Gluten is a complex protein present in the outer layer of some grains, especially wheat. Some of the foods that contain gluten are whole wheat, barley, rye, oats etc.

Gluten intolerance is developed as a reaction to the gluten proteins present in wheat, oats, rye or barley.

The symptoms include:

  • Bloating
  • Abdominal pain
  • Flatulence
  • Irritability
  • Headache, etc.

Foods that contain gluten: 

Grains such as whole wheat, barley, oats, rye etc. ;  grain based products such as biscuits, bread, noodles, pastas and beverages such as barley malt, malt vinegar, beer etc.

There are several gluten free products available in market which has similar qualities compared to their equivalent gluten- containing products for people who are sensitive to gluten.


A gluten-free diet requires the complete exclusion of gluten consisting products. It comprises only naturally gluten-free (GF) food products (e.g., legumes, fruit and vegetables, unprocessed meat, fish, eggs and dairy products) and/or substitutes of wheat-based foods, specially manufactured without gluten.

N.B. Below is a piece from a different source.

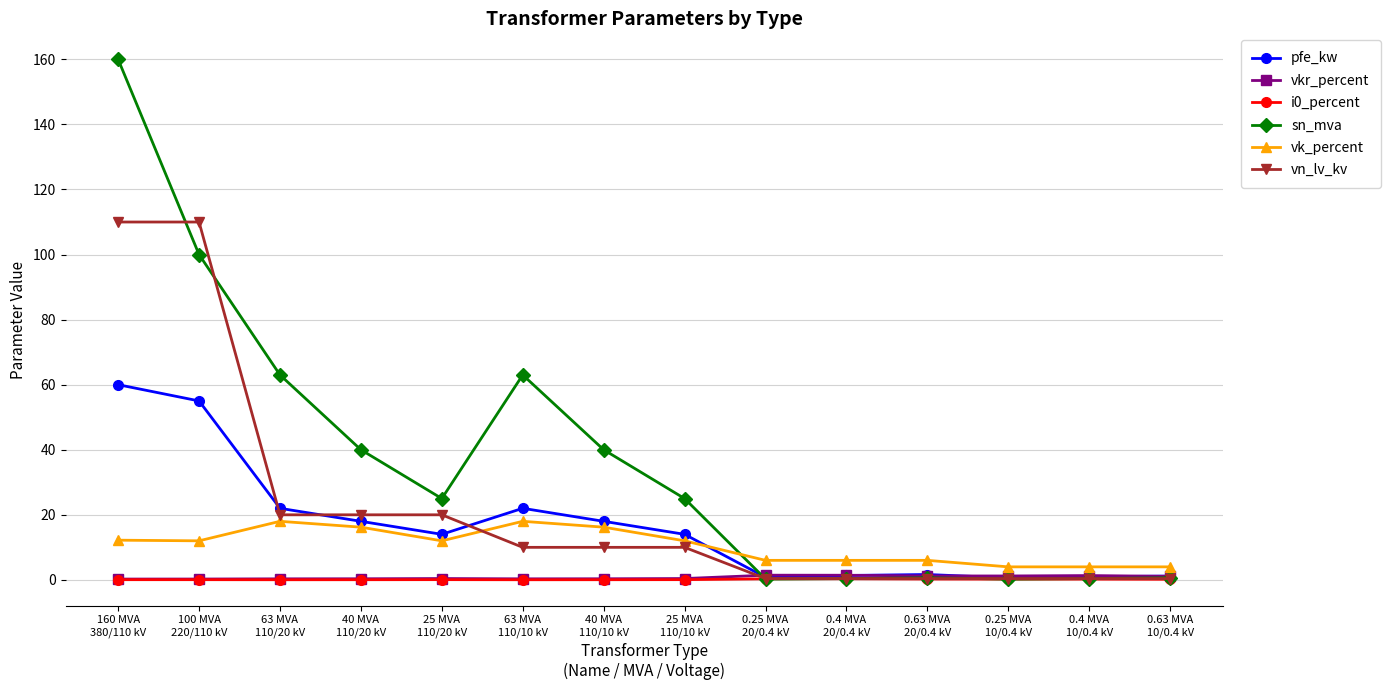

What is the difference between the maximum and minimum values in the vn_lv_kv series?

109.6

There are three conditions that require this gluten-free diet. They are:

  • Wheat allergy
  • Non-celiac gluten-sensitivity (NCGS)
  • Celiac disease (CD)

Wheat allergy is an immunologic reaction to wheat proteins especially common among children.

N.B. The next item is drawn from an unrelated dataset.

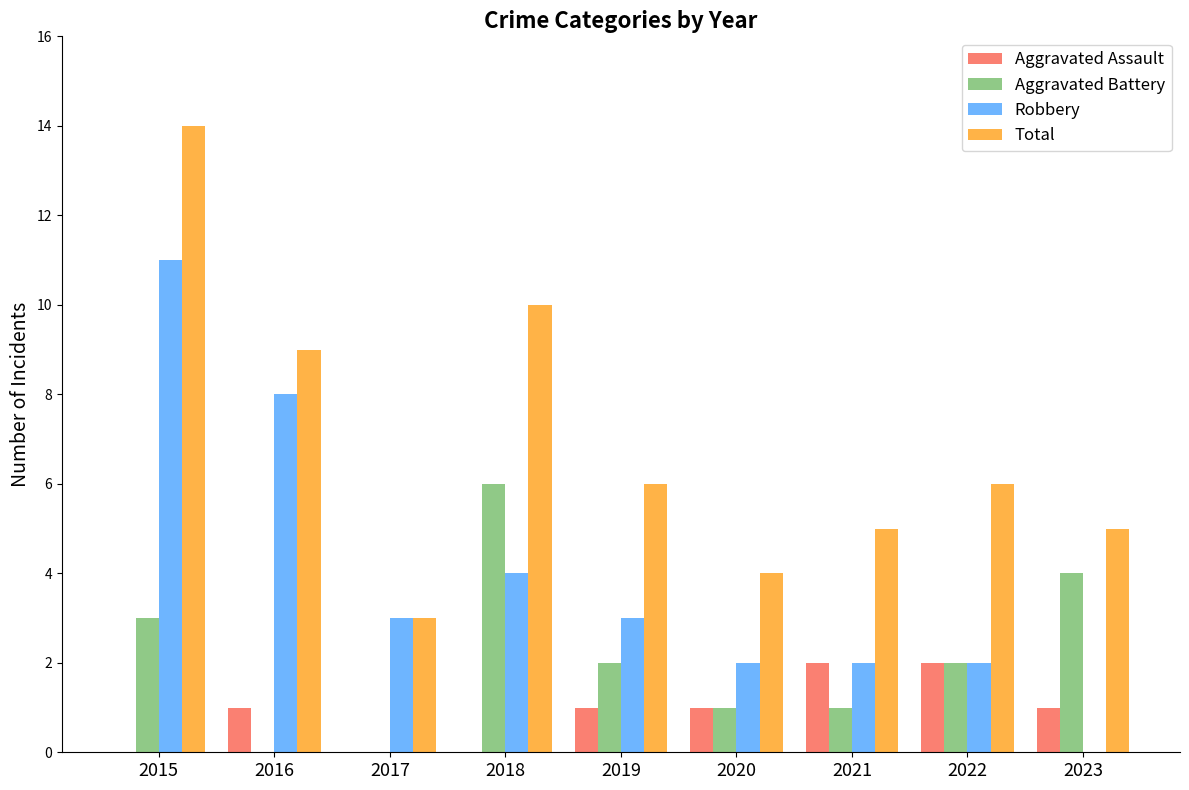

At which category is the sum across all series the highest?

2015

Non-celiac gluten sensitivity is the disorder that individuals may show upon ingestion of cereal proteins, with improvements seen in your symptoms when these are removed from diet.

Celiac Disease is a chronic, small-intestinal immune-mediated enteropathy characterized by specific antibodies against tissue transglutaminase 2 (anti-TG2), endomysium, and/or deamidated gliadin peptide.

Tips to manage gluten intolerance

  • Avoid food products such as bread, biscuits, cookies, pasta etc., made from wheat, oats, rye or barley.
  • Include foods that are made from rice, corn, soya bean, millets etc.
  • Fruits, vegetables can be consumed without worry.
  • Read labels of packaged foods and look out for words that say ‘May contain traces of wheat’, ‘Whole wheat’ etc. Look for allergen information before purchase or consumption.